Millions face out of date wills shock
Thursday 14th March 2013
Disputes over wills could soar according to research from Saga Legal Solutions. A third of over 50s say their financial or family circumstances have changed significantly since they last updated their will.
One in five (17%) have become grandparents and one in ten have moved house without updating their will, which can set families at war - you just have to look at the schism it caused will and Ed Grundy in "The Archer's" when a relative left all the money to Will because Ed was born after she made her will.
In this instance, if the relative had updated her will when the second nephew came along, she wouldn't have accidentally disinherited him.
Similarly, if a person's will contains gifts then they may become disproportionate if their circumstances change and their will is not updated.
For example if someone decides to leave their property to their children and the small amount of cash they have to a charity.
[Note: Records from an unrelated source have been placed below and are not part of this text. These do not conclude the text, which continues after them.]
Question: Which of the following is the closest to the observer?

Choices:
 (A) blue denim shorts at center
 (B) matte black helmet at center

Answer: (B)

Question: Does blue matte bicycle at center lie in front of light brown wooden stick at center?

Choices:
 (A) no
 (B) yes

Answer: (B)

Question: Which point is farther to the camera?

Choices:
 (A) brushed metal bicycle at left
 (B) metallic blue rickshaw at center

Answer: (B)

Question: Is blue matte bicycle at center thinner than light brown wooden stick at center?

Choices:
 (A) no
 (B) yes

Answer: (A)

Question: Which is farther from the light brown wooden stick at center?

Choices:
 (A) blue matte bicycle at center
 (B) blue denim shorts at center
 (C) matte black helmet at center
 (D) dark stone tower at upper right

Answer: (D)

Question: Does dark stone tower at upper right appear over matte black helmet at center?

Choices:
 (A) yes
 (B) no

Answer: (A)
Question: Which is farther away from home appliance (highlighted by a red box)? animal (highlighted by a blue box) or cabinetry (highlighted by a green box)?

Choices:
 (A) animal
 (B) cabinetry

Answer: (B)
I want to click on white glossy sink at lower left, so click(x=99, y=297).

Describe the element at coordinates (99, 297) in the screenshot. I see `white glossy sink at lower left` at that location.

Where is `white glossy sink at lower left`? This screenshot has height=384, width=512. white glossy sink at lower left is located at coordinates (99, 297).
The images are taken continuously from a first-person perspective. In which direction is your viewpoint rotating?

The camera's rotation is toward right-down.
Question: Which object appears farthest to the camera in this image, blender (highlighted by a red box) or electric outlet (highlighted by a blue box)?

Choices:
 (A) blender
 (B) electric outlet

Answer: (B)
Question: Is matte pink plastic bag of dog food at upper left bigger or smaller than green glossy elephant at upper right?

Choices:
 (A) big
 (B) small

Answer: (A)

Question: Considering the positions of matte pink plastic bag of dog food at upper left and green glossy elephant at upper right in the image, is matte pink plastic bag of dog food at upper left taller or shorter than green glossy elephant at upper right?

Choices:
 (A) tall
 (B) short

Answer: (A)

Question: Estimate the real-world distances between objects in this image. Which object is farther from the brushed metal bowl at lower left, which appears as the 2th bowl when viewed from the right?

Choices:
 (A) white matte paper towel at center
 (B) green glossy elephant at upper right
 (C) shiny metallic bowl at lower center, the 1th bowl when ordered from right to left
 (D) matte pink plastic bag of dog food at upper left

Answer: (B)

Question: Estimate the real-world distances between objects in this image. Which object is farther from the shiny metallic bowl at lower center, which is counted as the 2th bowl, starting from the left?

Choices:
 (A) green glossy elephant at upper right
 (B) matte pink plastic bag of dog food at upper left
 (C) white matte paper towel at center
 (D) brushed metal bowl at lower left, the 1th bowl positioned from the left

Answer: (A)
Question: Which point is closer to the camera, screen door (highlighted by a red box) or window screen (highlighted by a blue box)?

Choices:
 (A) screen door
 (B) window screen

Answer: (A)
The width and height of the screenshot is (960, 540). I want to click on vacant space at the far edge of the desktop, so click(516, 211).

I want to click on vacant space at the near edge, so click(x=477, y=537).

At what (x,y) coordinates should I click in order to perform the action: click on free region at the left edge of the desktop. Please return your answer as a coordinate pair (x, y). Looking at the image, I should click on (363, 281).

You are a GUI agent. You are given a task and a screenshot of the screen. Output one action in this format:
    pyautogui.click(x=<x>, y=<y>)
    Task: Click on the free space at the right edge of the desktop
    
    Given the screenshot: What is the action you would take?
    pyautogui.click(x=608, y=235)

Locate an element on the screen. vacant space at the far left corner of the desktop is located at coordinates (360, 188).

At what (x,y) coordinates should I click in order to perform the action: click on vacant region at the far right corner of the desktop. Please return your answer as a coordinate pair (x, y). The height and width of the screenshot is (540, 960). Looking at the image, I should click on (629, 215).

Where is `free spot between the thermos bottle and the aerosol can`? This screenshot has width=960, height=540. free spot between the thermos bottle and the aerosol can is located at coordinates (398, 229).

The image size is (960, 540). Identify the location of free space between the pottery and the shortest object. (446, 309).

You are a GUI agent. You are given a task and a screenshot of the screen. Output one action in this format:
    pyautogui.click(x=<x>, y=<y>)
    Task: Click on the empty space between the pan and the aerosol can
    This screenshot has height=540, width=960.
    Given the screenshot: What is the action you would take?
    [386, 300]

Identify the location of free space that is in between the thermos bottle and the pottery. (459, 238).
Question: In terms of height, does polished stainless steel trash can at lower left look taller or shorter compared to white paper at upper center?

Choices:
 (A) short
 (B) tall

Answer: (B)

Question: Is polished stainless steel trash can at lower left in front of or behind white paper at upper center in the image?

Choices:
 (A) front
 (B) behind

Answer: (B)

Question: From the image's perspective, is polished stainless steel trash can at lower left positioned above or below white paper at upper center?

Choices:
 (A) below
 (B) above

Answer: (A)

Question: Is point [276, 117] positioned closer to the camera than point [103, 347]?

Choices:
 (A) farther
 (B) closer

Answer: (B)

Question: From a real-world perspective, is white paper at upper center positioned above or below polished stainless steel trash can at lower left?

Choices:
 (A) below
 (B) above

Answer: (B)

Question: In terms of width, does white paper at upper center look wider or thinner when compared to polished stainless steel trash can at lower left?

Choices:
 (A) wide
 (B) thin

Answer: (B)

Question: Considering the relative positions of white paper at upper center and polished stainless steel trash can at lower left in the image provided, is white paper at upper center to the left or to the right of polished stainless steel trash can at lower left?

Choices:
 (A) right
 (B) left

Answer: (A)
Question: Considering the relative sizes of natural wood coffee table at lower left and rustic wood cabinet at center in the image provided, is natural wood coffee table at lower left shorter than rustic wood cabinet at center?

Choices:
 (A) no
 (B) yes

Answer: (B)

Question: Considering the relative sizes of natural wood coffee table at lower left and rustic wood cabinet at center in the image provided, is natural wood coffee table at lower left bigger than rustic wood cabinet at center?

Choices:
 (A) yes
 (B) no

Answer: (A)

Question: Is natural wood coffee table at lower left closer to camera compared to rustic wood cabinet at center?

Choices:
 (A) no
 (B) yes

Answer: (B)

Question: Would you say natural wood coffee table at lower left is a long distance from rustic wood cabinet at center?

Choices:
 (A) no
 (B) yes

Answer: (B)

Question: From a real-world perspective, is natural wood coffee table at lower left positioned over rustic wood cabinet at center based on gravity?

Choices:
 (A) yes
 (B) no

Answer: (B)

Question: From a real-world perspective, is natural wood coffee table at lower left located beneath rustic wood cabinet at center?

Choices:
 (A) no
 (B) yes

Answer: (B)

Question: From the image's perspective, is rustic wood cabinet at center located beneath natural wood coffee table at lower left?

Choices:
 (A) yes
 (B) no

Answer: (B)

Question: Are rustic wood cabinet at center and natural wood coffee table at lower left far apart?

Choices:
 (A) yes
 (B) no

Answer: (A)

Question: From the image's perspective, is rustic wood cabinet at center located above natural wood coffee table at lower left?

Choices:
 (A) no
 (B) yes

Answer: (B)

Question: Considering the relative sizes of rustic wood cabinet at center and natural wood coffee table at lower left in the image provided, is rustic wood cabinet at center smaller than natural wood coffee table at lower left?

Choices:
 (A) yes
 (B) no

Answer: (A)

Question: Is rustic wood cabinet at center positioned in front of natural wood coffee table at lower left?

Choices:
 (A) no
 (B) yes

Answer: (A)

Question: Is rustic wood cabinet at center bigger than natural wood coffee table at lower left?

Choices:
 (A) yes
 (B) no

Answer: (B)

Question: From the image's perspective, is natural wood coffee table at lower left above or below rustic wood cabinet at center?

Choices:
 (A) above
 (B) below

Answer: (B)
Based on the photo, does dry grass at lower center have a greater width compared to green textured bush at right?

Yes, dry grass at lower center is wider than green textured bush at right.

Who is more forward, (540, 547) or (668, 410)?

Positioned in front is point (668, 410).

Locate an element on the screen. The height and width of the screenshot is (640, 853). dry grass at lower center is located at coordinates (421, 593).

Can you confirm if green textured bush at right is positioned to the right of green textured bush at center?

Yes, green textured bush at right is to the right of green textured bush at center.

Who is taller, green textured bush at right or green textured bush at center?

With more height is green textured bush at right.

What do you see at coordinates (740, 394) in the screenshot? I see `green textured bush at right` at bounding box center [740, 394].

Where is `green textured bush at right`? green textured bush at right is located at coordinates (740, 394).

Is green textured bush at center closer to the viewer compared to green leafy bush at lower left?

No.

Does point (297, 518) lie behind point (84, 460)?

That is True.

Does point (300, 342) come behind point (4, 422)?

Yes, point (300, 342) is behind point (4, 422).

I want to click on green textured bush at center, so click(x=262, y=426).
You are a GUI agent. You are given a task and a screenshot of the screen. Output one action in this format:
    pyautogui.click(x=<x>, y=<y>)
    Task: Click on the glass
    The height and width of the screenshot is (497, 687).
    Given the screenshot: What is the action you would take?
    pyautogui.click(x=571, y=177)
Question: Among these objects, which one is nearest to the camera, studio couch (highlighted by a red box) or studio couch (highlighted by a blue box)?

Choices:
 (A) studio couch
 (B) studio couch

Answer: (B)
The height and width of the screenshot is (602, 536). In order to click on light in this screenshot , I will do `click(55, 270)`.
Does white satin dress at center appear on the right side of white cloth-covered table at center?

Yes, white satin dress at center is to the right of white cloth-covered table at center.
If these people in later life decide to downsize, exchanging the large family home for a small purpose built flat, leaving residuary cash of £500,000 and do not update their will, then they could end up with the children only receiving the small flat with the £500,000 plus cash held going to the charity.
Also, the law is constantly evolving, therefore it is wise to check that your will is still valid in this regard. Solicitors recommend people look over their will every two or three years to check that it is relevant for their circumstances. However just one in seven (14%) over 50s check their will this regularly.
Just under half (44%) say they review their will every 3-5 years, however a third say that they have never reviewed their will.
Roger Ramsden, chief executive, Saga Services, said: "Only two-thirds of people do the right thing and get a will written. However, once you have a will you need to review it regularly and ensure you update it when your circumstances change.
Keeping it up to date is the only way to ensure that your wishes will be carried out after you have gone. It also helps family members when sorting your affairs at such a distressing time."